I went to Cecil Sharp House in Camden, home of the English Folk Dance and Song Society, to look at the main hall as a possible venue for a book fair next year, and there’s a readings room downstairs and through the cafĂ© and it’s all magnificent. Except that it costs (but we can find ways), and except that it’s asking a lot of people to trek up Parkway and then cross a road or two, and except that for almost every Saturday next year they’re already booked. To be continued.
Meanwhile, Cecil Sharp: who early in the last century travelled around the West Country collecting folk songs. The very first he collected, in 1903, he took from the gardener of a vicar he happened to be staying with – a man (the gardener) called (you couldn’t make this up) John England: ‘Sharp whipped out out his notebook, took down the tune, and afterwards persuaded John to give him the words.’ The words, yes. I’m not a song man, and anyway the original tune, once it has been re-whatevered and re-presented from a stage, has surely been gentrified, but the words can stand alone (though robbed in print of the dialect voice), and they do so in a book I bought second-hand in York a week ago: The Idiom of the People, 1958, edited by James Reeves from Cecil Sharp’s manuscripts. ‘Clean wantonness’. Wonderful book. (Re-issued in the print-on-demand Faber Finds list, which normally I wouldn’t be advertising at all – badly designed, expensive editions of out-of-print books, most of which you can still find on abebooks.co.uk – but in this case I’ll make an exception.)

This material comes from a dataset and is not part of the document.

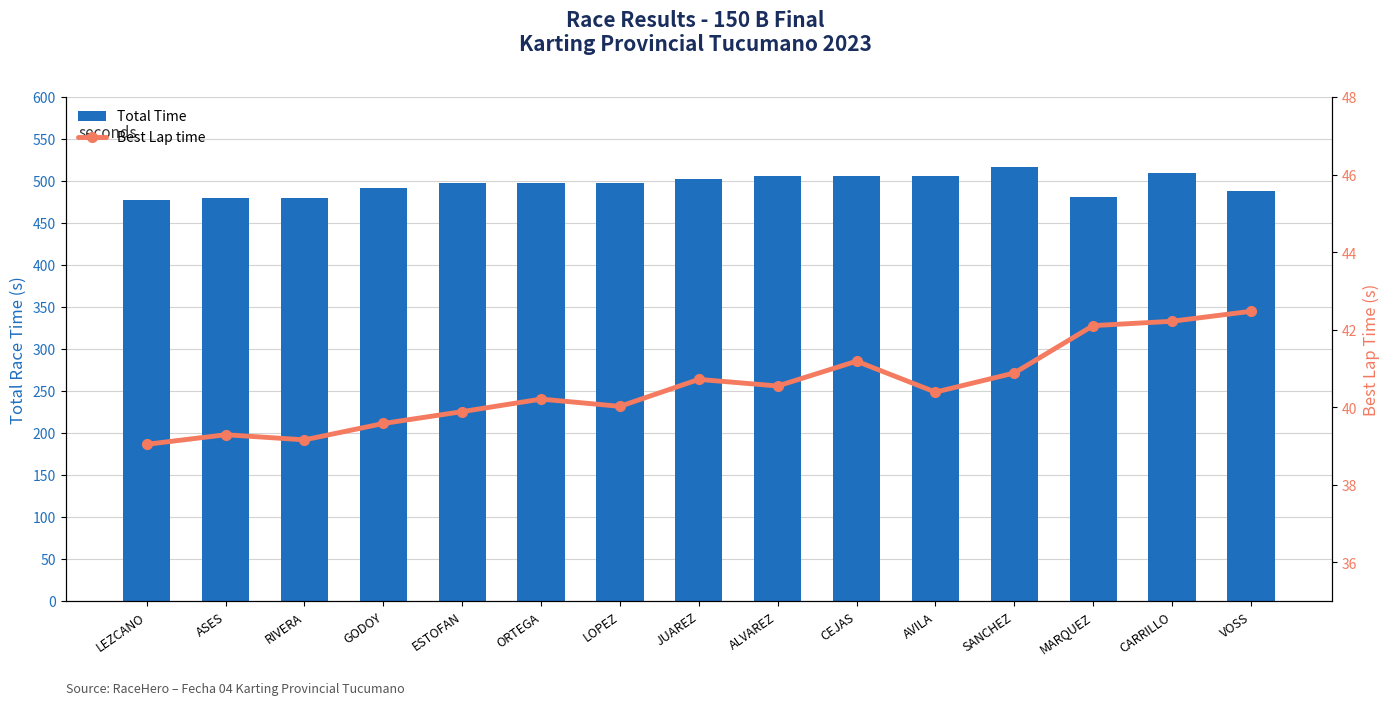

What is the spread (max minus min) of values at ESTOFAN?

457.9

And after Cecil Sharp House, on to Ken Garland, on the way back to the tube. To call him a designer (he designed the banners for the first CND Aldermaston marches, and Galt toys in the 1960s and early 70s, and onwards and onwards, with lots of digressions) is woefully short of the mark. His website is here; you’ll need walking boots and willingness to keep changing direction. Late each year he publishes three small-format books of photographs (leaves, fire hydrants, Bangladeshi rickshaws, Mexican windows: eclectic). I swapped two CBe books for two of his new ones: drawings of children playing in the street made by his daughter when she was 14 (decades ago), and photographs by Lana Durovic of those things the eye usually glides over but which may in fact be central: they train you how to look. Pudkin Books, available direct from Ken Garland.